Hi there @HannesWell, I'm curious. Since you mentioned that we want to flag this only if there is no default constructor but it has an injectable constructor maybe we shouldn't reinvent the wheel by creating a new function called getInjectableConstructor(). I'm thinking since hasInjectableConstructor needs to be true and we want to see if there is no default constructor to be injected into. I apologize for my lack of a better explanation but like if we ran the if statement "if (hasInjectableConstructor && noDefaultConstructor) " and then under this if statement we can run the error. My reasoning behind this thinking is that the bool hasInjectableConstructor is just telling us if an injectable constructor is in use and the noDefaultConstructor is telling us whether or not we have a constructor.

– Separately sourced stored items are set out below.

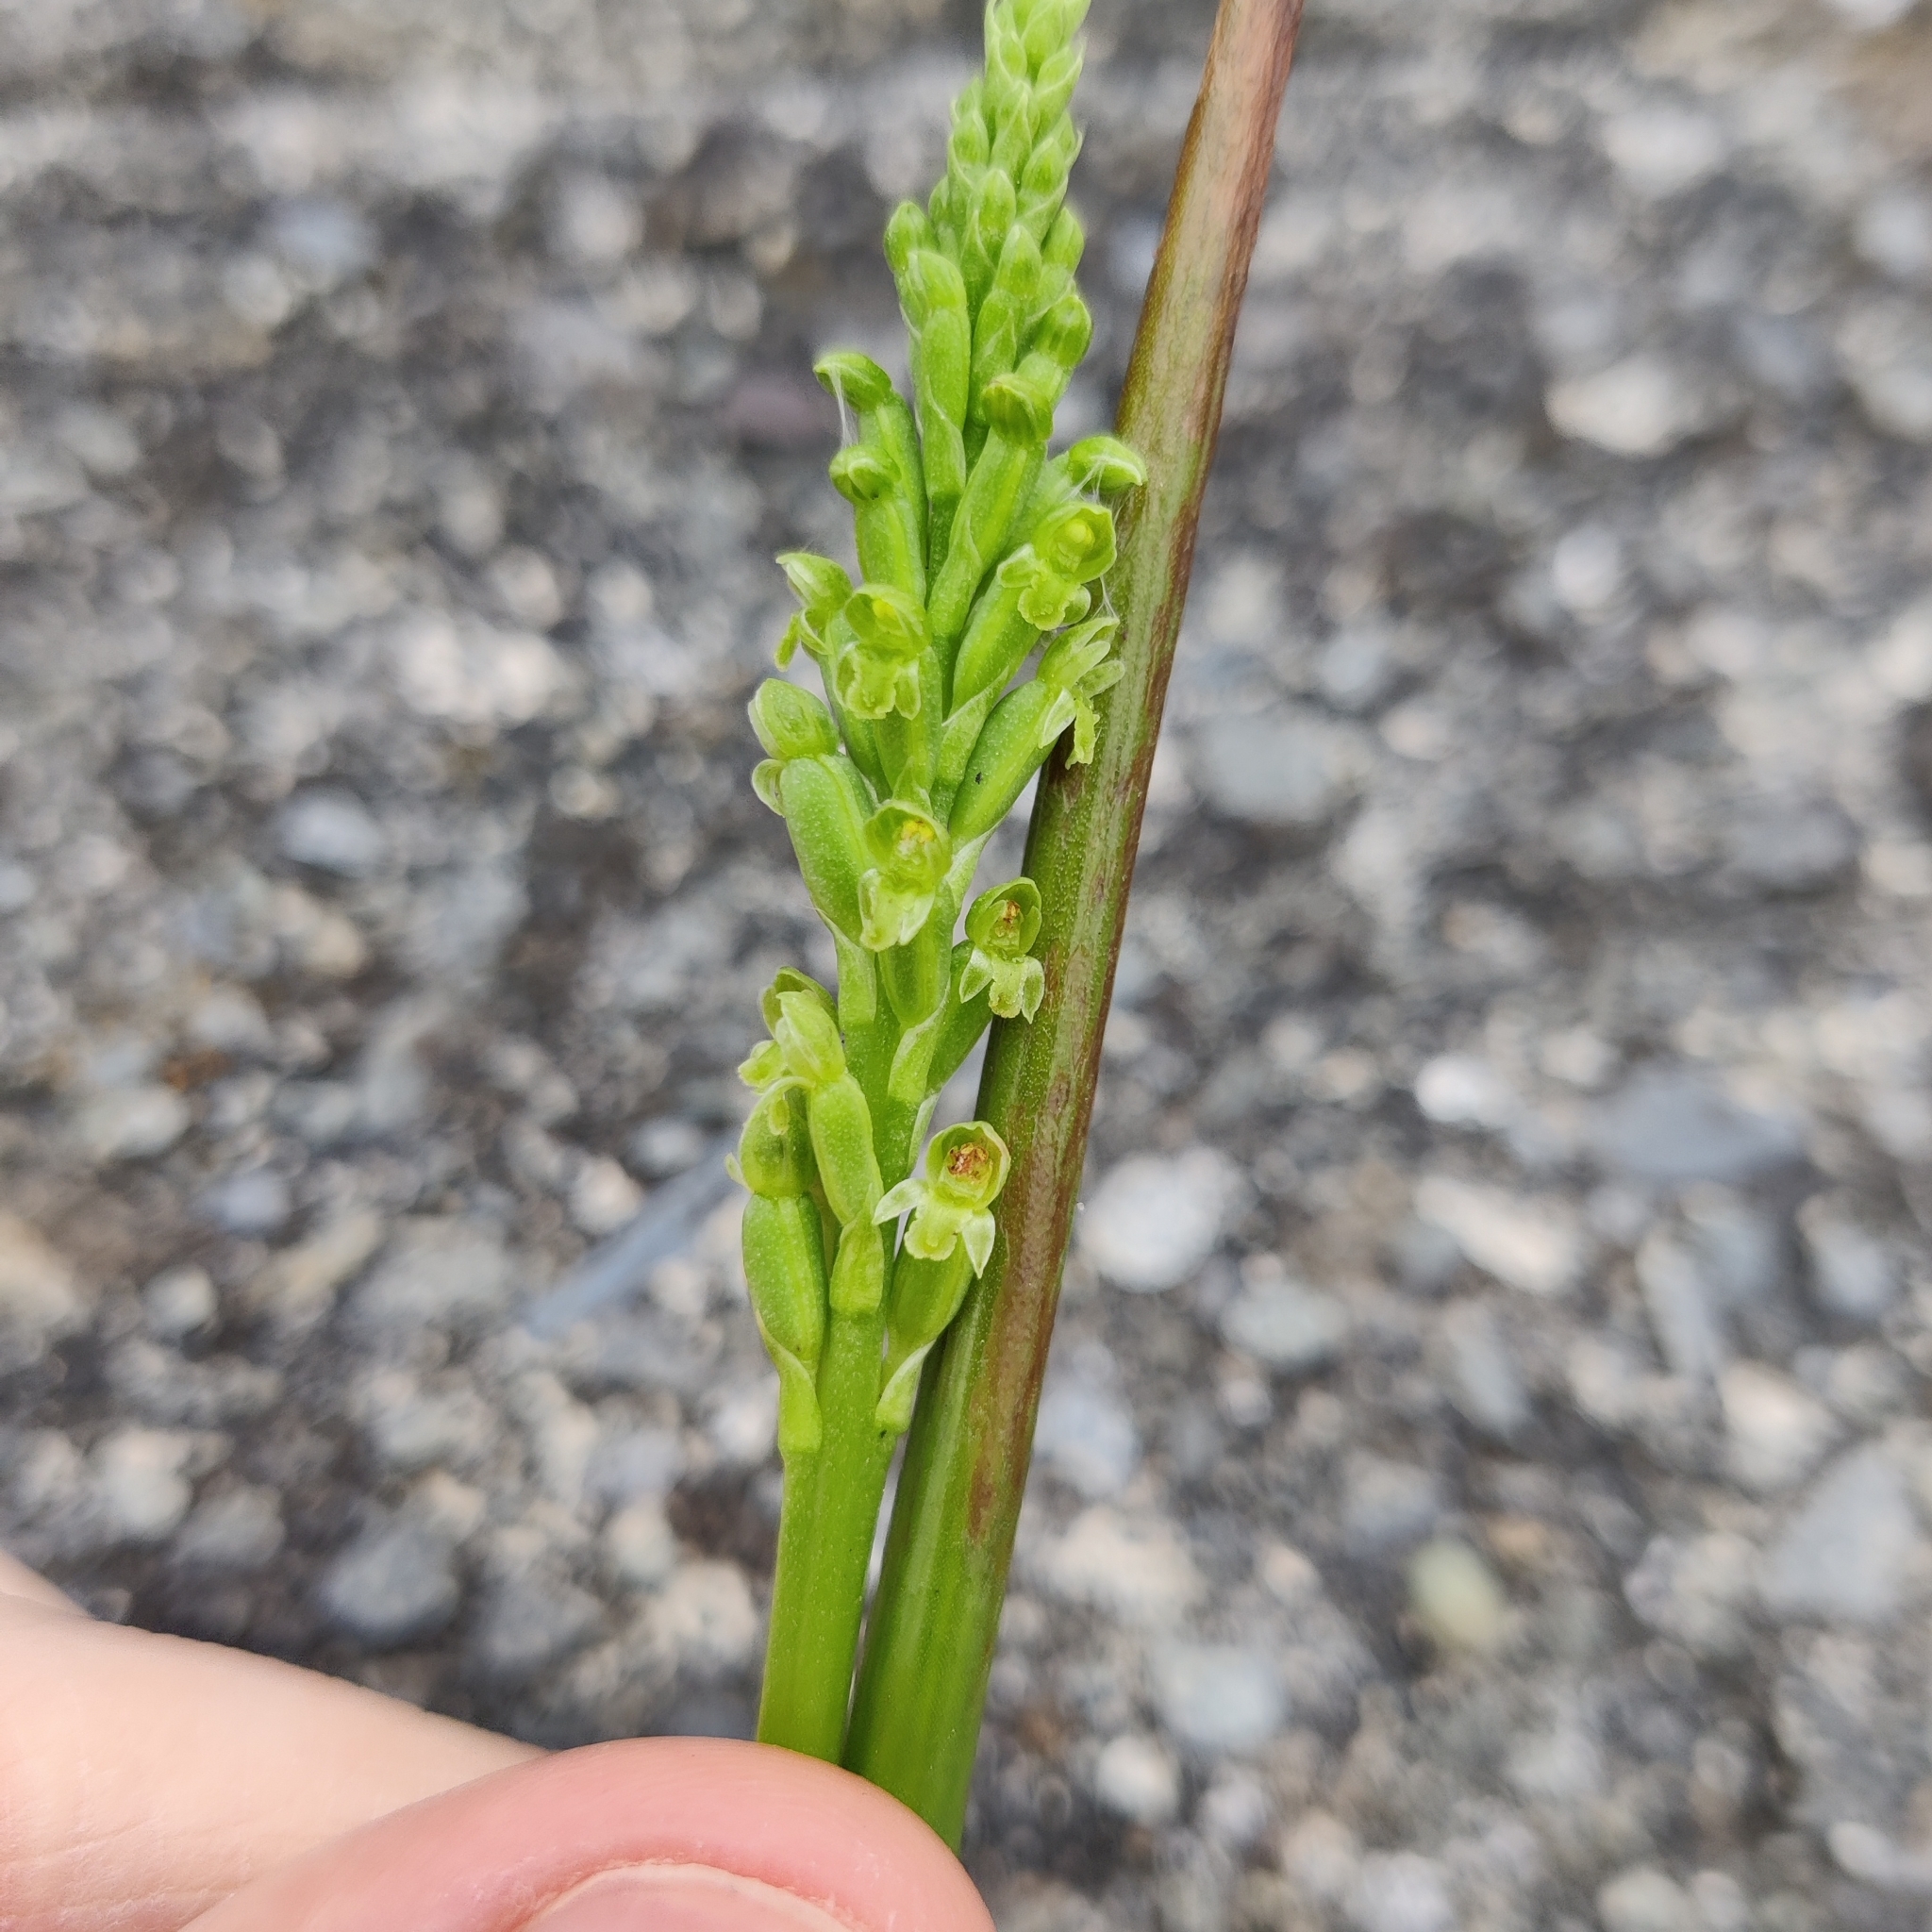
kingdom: Plantae
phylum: Tracheophyta
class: Liliopsida
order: Asparagales
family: Orchidaceae
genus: Microtis
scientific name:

And because we only want to display the warning when these two criterias are met this would make sense for our if parameters. However I am led to believe that neither of these can be the case because the entire if statement is wrapped inside a bigger if statement that already checks to determine if we are having no default constructor. on line 250 in AnnotationsVisitor.java we can see a if statement that already checks to see if we have no default constructor to inject to and within that if statement we have a chain of sub ifs and elses one of which would be for our has injectable constructor. So I was under the understanding that this is how we throw the error while meeting the goals of the ticket. Again I apologize if I am missing the point of this ticket but I would like to learn if this is the correct path to go down or if I may still need some further explaining. Thank you for your patience with us CodeDay folk. |
Gives a warning when a constructor is injectable but is not public/annotated with @activiate telling users to make constructor public.